An airplane is flying with a velocity of 600 km/hr and at a height of 1960 m. When it is vertically above a point A on a ground, a bomb is released frm it. The bomb strikes the ground at pt B. The distance AB is ____ ?
time to fall:
1969=1/2 g t^2
t= sqrt(2*1980/g)
now, horizontal distance traveled during that time t
AB= 600km/hr*t(inseconds)*1/3600 in meters.
To find the distance AB, we need to consider the time it takes for the bomb to hit the ground after it is released.
First, let's calculate the time it takes for the bomb to hit the ground. We know that the bomb is released vertically, so its motion can be analyzed separately from the horizontal motion of the airplane.

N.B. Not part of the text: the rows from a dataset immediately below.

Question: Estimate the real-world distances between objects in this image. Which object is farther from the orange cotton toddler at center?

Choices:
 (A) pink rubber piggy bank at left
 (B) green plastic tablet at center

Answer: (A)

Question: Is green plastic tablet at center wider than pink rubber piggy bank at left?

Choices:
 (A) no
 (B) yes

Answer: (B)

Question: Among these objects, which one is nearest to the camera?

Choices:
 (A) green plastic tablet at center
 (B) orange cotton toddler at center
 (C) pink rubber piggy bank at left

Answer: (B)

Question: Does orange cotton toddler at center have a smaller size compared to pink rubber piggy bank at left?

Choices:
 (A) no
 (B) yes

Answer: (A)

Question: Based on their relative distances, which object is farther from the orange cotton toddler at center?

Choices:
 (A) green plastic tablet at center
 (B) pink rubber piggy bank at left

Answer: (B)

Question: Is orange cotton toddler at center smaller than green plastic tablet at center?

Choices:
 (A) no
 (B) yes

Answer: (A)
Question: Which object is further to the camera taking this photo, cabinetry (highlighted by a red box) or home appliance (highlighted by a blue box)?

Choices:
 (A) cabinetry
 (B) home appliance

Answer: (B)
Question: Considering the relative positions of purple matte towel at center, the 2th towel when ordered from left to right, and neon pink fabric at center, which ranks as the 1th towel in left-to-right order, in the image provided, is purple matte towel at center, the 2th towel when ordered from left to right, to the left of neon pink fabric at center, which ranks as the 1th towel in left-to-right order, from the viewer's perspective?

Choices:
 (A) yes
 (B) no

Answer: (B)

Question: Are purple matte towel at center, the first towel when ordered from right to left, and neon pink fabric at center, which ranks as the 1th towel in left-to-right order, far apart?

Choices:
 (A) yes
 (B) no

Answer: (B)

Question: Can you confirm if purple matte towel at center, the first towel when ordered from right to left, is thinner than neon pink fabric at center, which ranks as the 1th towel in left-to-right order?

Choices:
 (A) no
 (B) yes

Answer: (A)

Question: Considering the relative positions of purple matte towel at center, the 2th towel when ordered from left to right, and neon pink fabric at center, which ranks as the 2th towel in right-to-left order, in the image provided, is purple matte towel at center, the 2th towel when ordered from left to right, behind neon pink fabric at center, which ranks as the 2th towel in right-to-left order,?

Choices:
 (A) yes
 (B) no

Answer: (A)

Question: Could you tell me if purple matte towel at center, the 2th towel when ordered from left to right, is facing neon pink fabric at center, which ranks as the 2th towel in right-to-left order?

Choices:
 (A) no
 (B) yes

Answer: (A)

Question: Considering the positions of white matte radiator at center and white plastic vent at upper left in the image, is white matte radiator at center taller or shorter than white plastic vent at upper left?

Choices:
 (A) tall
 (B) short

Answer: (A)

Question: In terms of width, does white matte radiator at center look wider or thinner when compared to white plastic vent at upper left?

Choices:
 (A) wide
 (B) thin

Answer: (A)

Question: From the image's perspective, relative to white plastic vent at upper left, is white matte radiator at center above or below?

The bomb falls freely under the effect of gravity. We can use the formula for the time of flight of an object undergoing free fall:
t = sqrt((2 * h) / g)
Where:
t is the time of flight
h is the initial height (1960 m in this case)
g is the acceleration due to gravity (approximately 9.8 m/s^2)
Let's calculate the time:
t = sqrt((2 * 1960) / 9.8)
t ≈ sqrt(400) ≈ 20 seconds
Now that we know the time of flight, we can find the horizontal distance traveled by the airplane during this time. Since the airplane is moving horizontally with a constant velocity, the distance traveled is given by:
distance = velocity * time
distance = 600 km/hr * (20 s / 3600 s) [convert km/hr to m/s]
distance = (600 * 1000 m/3600 s) * 20 s
distance = (600 * 1000 * 20) / 3600
distance ≈ 3333.33 m
Therefore, the distance AB is approximately 3333.33 meters.